Task brief: Rewrite the listing below with every "马芬" changed to "松饼" and nothing else altered. Leave the pictures out.

++++++++

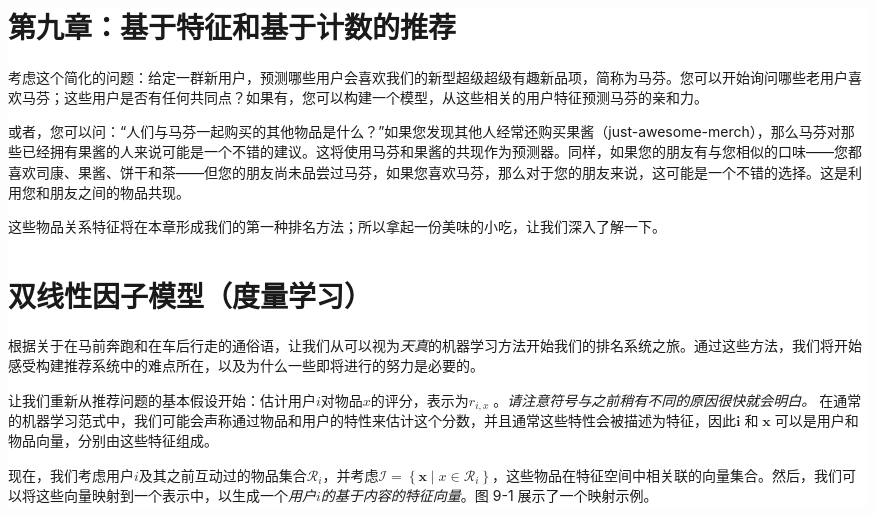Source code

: # 第九章：基于特征和基于计数的推荐

考虑这个简化的问题：给定一群新用户，预测哪些用户会喜欢我们的新型超级超级有趣新品项，简称为马芬。您可以开始询问哪些老用户喜欢马芬；这些用户是否有任何共同点？如果有，您可以构建一个模型，从这些相关的用户特征预测马芬的亲和力。

或者，您可以问：“人们与马芬一起购买的其他物品是什么？”如果您发现其他人经常还购买果酱（just-awesome-merch），那么马芬对那些已经拥有果酱的人来说可能是一个不错的建议。这将使用马芬和果酱的共现作为预测器。同样，如果您的朋友有与您相似的口味——您都喜欢司康、果酱、饼干和茶——但您的朋友尚未品尝过马芬，如果您喜欢马芬，那么对于您的朋友来说，这可能是一个不错的选择。这是利用您和朋友之间的物品共现。

这些物品关系特征将在本章形成我们的第一种排名方法；所以拿起一份美味的小吃，让我们深入了解一下。

# 双线性因子模型（度量学习）

根据关于在马前奔跑和在车后行走的通俗语，让我们从可以视为*天真*的机器学习方法开始我们的排名系统之旅。通过这些方法，我们将开始感受构建推荐系统中的难点所在，以及为什么一些即将进行的努力是必要的。

让我们重新从推荐问题的基本假设开始：估计用户<math alttext="i"><mi>i</mi></math>对物品<math alttext="x"><mi>x</mi></math>的评分，表示为<math alttext="r Subscript i comma x"><msub><mi>r</mi> <mrow><mi>i</mi><mo>,</mo><mi>x</mi></mrow></msub></math> 。*请注意符号与之前稍有不同的原因很快就会明白。* 在通常的机器学习范式中，我们可能会声称通过物品和用户的特性来估计这个分数，并且通常这些特性会被描述为特征，因此<math alttext="bold i"><mi>𝐢</mi></math> 和 <math alttext="bold x"><mi>𝐱</mi></math> 可以是用户和物品向量，分别由这些特征组成。

现在，我们考虑用户<math alttext="i"><mi>i</mi></math>及其之前互动过的物品集合<math alttext="script upper R Subscript i"><msub><mi>ℛ</mi> <mi>i</mi></msub></math>，并考虑<math alttext="script upper I equals StartSet bold x vertical-bar x element-of script upper R Subscript i Baseline EndSet"><mrow><mi>ℐ</mi> <mo>=</mo> <mo>{</mo> <mi>𝐱</mi> <mo>|</mo> <mi>x</mi> <mo>∈</mo> <msub><mi>ℛ</mi> <mi>i</mi></msub> <mo>}</mo></mrow></math>，这些物品在特征空间中相关联的向量集合。然后，我们可以将这些向量映射到一个表示中，以生成一个*用户<math alttext="i"><mi>i</mi></math>的基于内容的特征向量*。图 9-1 展示了一个映射示例。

++++++++

Result of the exercise:
Source code

: # 第九章：基于特征和基于计数的推荐

考虑这个简化的问题：给定一群新用户，预测哪些用户会喜欢我们的新型超级超级有趣新品项，简称为松饼。您可以开始询问哪些老用户喜欢松饼；这些用户是否有任何共同点？如果有，您可以构建一个模型，从这些相关的用户特征预测松饼的亲和力。

或者，您可以问：“人们与松饼一起购买的其他物品是什么？”如果您发现其他人经常还购买果酱（just-awesome-merch），那么松饼对那些已经拥有果酱的人来说可能是一个不错的建议。这将使用松饼和果酱的共现作为预测器。同样，如果您的朋友有与您相似的口味——您都喜欢司康、果酱、饼干和茶——但您的朋友尚未品尝过松饼，如果您喜欢松饼，那么对于您的朋友来说，这可能是一个不错的选择。这是利用您和朋友之间的物品共现。

这些物品关系特征将在本章形成我们的第一种排名方法；所以拿起一份美味的小吃，让我们深入了解一下。

# 双线性因子模型（度量学习）

根据关于在马前奔跑和在车后行走的通俗语，让我们从可以视为*天真*的机器学习方法开始我们的排名系统之旅。通过这些方法，我们将开始感受构建推荐系统中的难点所在，以及为什么一些即将进行的努力是必要的。

让我们重新从推荐问题的基本假设开始：估计用户<math alttext="i"><mi>i</mi></math>对物品<math alttext="x"><mi>x</mi></math>的评分，表示为<math alttext="r Subscript i comma x"><msub><mi>r</mi> <mrow><mi>i</mi><mo>,</mo><mi>x</mi></mrow></msub></math> 。*请注意符号与之前稍有不同的原因很快就会明白。* 在通常的机器学习范式中，我们可能会声称通过物品和用户的特性来估计这个分数，并且通常这些特性会被描述为特征，因此<math alttext="bold i"><mi>𝐢</mi></math> 和 <math alttext="bold x"><mi>𝐱</mi></math> 可以是用户和物品向量，分别由这些特征组成。

现在，我们考虑用户<math alttext="i"><mi>i</mi></math>及其之前互动过的物品集合<math alttext="script upper R Subscript i"><msub><mi>ℛ</mi> <mi>i</mi></msub></math>，并考虑<math alttext="script upper I equals StartSet bold x vertical-bar x element-of script upper R Subscript i Baseline EndSet"><mrow><mi>ℐ</mi> <mo>=</mo> <mo>{</mo> <mi>𝐱</mi> <mo>|</mo> <mi>x</mi> <mo>∈</mo> <msub><mi>ℛ</mi> <mi>i</mi></msub> <mo>}</mo></mrow></math>，这些物品在特征空间中相关联的向量集合。然后，我们可以将这些向量映射到一个表示中，以生成一个*用户<math alttext="i"><mi>i</mi></math>的基于内容的特征向量*。图 9-1 展示了一个映射示例。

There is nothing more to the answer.